LOS ANGELES (Christian Examiner) – A Vanity Fair writer says Marvel made a mistake in its latest movie by not at least implying that Captain America could be gay – if not writing his homosexuality directly into the script.
"Captain America: Civil War" grossed $179 million over the weekend, and in it Steve Rogers (a.k.a. Captain America) makes his heterosexuality well-known when he kisses Sharon Carter.
The Vanity Fair writer, Joanna Robinson, covers Hollywood and said there is an "intensely devoted section of the Captain America fan base who consider Bucky Barnes" – and not any other woman "to be the true object of Steve Rogers' ... affection." Barnes is Captain America's friend in the series and also known as Winter Solder.
The rumor about Captain America's sexuality was advanced when "Civil War" directors Joe and Anthony Russo refused to address it during interviews with the media, Robinson wrote.

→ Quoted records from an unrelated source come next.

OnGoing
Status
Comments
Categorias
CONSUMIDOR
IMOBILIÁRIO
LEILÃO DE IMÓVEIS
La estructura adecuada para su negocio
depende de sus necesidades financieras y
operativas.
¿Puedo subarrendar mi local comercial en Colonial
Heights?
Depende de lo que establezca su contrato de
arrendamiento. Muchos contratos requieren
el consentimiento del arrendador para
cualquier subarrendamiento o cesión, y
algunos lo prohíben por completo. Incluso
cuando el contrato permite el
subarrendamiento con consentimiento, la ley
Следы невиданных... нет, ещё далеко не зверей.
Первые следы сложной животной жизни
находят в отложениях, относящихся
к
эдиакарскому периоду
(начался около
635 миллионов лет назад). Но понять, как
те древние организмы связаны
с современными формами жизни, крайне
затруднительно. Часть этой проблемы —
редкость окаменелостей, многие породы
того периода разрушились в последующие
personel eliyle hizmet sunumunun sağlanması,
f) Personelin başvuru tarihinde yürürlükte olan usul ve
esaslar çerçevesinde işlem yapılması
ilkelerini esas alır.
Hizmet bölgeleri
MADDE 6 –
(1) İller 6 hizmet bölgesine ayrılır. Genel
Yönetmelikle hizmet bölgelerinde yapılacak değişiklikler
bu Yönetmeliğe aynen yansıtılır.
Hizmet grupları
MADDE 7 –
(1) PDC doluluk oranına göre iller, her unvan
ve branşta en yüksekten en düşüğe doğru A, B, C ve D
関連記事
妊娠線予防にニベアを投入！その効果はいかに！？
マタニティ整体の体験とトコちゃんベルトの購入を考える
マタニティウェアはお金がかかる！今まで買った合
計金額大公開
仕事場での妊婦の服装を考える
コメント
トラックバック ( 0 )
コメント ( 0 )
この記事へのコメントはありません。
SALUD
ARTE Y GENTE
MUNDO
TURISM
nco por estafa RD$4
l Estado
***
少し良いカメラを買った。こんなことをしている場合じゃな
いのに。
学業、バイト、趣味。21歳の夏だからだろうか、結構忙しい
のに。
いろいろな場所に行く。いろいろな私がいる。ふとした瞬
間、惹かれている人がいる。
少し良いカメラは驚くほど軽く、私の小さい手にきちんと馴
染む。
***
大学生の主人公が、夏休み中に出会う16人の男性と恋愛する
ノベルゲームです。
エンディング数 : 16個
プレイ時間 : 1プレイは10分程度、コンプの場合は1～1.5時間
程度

"[But ] doesn' t Captain America: Civil War go out of its way to 'define' Bucky and Steve's relationship when Cap smooches Sharon Carter (Emily VanCamp) while Bucky looks on approvingly?" Robinson asked in her column. "Where's the room for interpretation in that moment? ...Marvel seems to think it has to have its heroes in heterosexual love affairs in order to maximize audience appeal."
The kiss, Robinson argued, seemed out of place.
"So while Marvel was likely never going to make the homoerotic subtext of Cap and Bucky into text, would it really have hurt to keep their relationship more ambiguous?" she asked. "As if to put the nail in the coffin of speculation, Bucky and Cap paused for a moment in the middle of snowy Siberia to reminisce about their days chasing skirts in pre-War Brooklyn. It's a sweet, human bonding moment but one that also bristles with heterosexual virility. If Disney isn't inclined to give audiences a gay superhero, couldn't they have at least left us the dream of Bucky and Cap?"
But while Captain America apparently isn't gay, Joe Russo said in a recent interview that future Marvel movies likely will include gay superheroes.
"I think the chances are strong," Joe Russo told Collider . "I mean, it's incumbent upon us as storytellers who are making mass-appeal movies to make mass-appeal movies, and to diversify as much as possible.
"It's sad in the way that Hollywood lags behind other industries so significantly, one because you think that it would be a progressive industry, and two it's such a visible industry," Russo said. "So I think it's important that on all fronts we keep pushing for diversification because then the storytelling becomes more interesting, more rich, and more truthful."